Read Judgment- KRISHNA GOPAL TIWARY & ANR v. UNION OF INDIA & ORS

New Delhi, August 16, 2021: The Supreme Court has dismissed an appeal  against an order of the Jharkhand High Court whereby the claim of the employees of Coal India Limited to declare the applicability of the Payment of Gratuity (Amendment) Act, 2010  from January 1, 2007 was declined. 

Referring to the provisions of sub-sections (2) and (3) of Section 4 of the Gratuity Act, the Division Bench of Justice Hemant Gupta and Justice A.S.Bopanna made it clear that the Act contemplated Rs ten lakhs as the amount of gratuity only from May 24, 2010.Therefore, such amendment in the Act and the provisions of the statute cannot be treated to be retrospective.

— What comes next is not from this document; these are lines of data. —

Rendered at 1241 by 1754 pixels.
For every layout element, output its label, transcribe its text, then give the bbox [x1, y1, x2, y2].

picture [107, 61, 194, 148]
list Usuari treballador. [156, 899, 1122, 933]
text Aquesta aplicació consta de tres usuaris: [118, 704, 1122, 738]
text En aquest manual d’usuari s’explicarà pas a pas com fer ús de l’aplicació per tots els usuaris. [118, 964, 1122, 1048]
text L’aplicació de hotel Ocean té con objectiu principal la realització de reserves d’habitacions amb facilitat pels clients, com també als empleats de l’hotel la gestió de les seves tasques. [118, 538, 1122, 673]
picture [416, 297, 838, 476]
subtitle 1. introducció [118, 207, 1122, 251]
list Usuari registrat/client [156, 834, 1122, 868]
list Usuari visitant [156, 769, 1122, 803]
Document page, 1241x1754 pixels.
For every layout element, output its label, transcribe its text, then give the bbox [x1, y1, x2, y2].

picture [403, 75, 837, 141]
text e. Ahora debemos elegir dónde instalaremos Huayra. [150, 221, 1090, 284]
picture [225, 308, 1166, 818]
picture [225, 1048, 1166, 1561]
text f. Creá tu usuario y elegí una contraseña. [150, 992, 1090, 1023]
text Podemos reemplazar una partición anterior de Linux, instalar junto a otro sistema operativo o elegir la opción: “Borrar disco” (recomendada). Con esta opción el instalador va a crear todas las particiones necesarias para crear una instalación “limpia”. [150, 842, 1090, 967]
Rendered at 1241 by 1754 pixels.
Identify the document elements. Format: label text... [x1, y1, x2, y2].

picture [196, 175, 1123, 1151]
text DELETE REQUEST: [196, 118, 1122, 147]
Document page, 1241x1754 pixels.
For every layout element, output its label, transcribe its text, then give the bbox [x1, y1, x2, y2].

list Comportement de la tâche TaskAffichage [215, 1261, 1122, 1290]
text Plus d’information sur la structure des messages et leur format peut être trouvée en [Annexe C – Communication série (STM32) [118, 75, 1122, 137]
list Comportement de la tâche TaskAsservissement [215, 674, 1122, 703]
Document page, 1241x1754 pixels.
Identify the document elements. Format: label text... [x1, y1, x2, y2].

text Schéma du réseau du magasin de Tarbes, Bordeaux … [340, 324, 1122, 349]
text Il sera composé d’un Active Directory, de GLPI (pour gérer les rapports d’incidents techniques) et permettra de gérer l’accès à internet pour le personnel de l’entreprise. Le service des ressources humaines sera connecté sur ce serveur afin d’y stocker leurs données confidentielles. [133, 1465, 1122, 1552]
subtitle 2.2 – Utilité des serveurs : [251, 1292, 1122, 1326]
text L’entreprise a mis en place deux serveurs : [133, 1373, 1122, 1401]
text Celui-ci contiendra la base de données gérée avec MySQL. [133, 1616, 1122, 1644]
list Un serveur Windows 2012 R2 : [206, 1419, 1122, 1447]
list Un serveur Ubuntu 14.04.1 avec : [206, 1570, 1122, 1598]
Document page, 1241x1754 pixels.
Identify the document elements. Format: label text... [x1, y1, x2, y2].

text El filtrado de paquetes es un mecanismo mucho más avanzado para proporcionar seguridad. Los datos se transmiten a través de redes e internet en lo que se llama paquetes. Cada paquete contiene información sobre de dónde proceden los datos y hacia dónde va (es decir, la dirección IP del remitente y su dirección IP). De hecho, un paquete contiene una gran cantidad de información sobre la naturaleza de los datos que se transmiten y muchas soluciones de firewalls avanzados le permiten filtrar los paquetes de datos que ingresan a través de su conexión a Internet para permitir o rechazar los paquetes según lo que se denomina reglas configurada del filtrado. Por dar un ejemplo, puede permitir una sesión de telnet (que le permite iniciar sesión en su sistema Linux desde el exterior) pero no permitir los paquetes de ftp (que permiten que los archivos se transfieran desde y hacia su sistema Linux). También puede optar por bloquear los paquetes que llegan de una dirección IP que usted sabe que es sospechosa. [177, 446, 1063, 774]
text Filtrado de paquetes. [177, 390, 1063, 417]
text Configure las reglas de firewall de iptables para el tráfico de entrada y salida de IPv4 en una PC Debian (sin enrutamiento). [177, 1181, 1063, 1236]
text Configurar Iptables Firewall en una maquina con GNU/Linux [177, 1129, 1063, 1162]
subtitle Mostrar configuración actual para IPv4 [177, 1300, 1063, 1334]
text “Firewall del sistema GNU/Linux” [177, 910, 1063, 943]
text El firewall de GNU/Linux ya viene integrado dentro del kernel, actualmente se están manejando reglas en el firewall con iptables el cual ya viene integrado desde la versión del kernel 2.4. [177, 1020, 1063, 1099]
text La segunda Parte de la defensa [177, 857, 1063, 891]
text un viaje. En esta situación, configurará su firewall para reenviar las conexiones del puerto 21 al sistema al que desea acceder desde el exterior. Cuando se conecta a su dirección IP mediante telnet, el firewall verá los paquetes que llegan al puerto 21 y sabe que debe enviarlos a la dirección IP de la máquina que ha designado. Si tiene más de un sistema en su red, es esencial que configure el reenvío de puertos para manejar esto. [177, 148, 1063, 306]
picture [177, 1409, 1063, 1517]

The facts pertain to an approval given by the Government of India whereby the ceiling of the gratuity was raised to Rs.10 lakhs from Rupees 3.5 lakhs w.e.f. 1.1.2007 in terms of an office memorandum dated 26.11.2008.

Now, the appellants, being the employees of Coal India Limited, were paid such gratuity in terms of this  office memorandum. However, later on, the Payment of Gratuity Act  was amended and in terms of Section 1(2) of the Amending Act, a notification was issued by the Government of India on May 24, 2010 appointing the said date as the date on which the Amending Act came into force.

The appellants vehemently contended that the tax has been deducted at source (TDS) when the gratuity was paid to the appellants before the commencement of the Amending Act. 

The appellants particularly challenged the date of commencement as May 24,2010 but asserted that it should be made effective from January 1, 2007 and consequently the appellants would not be liable for deduction of tax on the gratuity amount.

The Apex Court plainly stated that Sub-section (5) of Section 4 of the Gratuity Act protects the right of an employee to receive better terms of gratuity under any award or contract with the employer. The gratuity paid to the appellants on the strength of office memorandum dated November 26, 2008 would fall in the said sub-section.

The Supreme Court also made it clear that what is exempted from the Income Tax Act is the amount of gratuity received under the Gratuity Act to the extent it does not exceed an amount calculated in accordance with the provisions of sub-sections (2) and (3) of Section 4 of the Gratuity Act. 

“The Gratuity Act contemplated rupees ten lakhs as the amount of gratuity only from 24.5.2010. Such gratuity is the amount payable only once. Thus, the cut-off date cannot be said to be illegal, it being one-time payment. Therefore, such amendment in the Gratuity Act cannot be treated to be retrospective,” noted the Bench.

The Top Court also observed that the date of commencement fixed by the Executive in exercise of power delegated by the Amending Act cannot be treated to be retrospective as the benefit of higher gratuity is one-time available to the employees only after the commencement of the Amending Act. 

Thus, it was concluded that the benefit paid to the appellants under the office memorandum is not entitled to exemption in view of specific language of Section 10(10)(ii) of the Income Tax Act.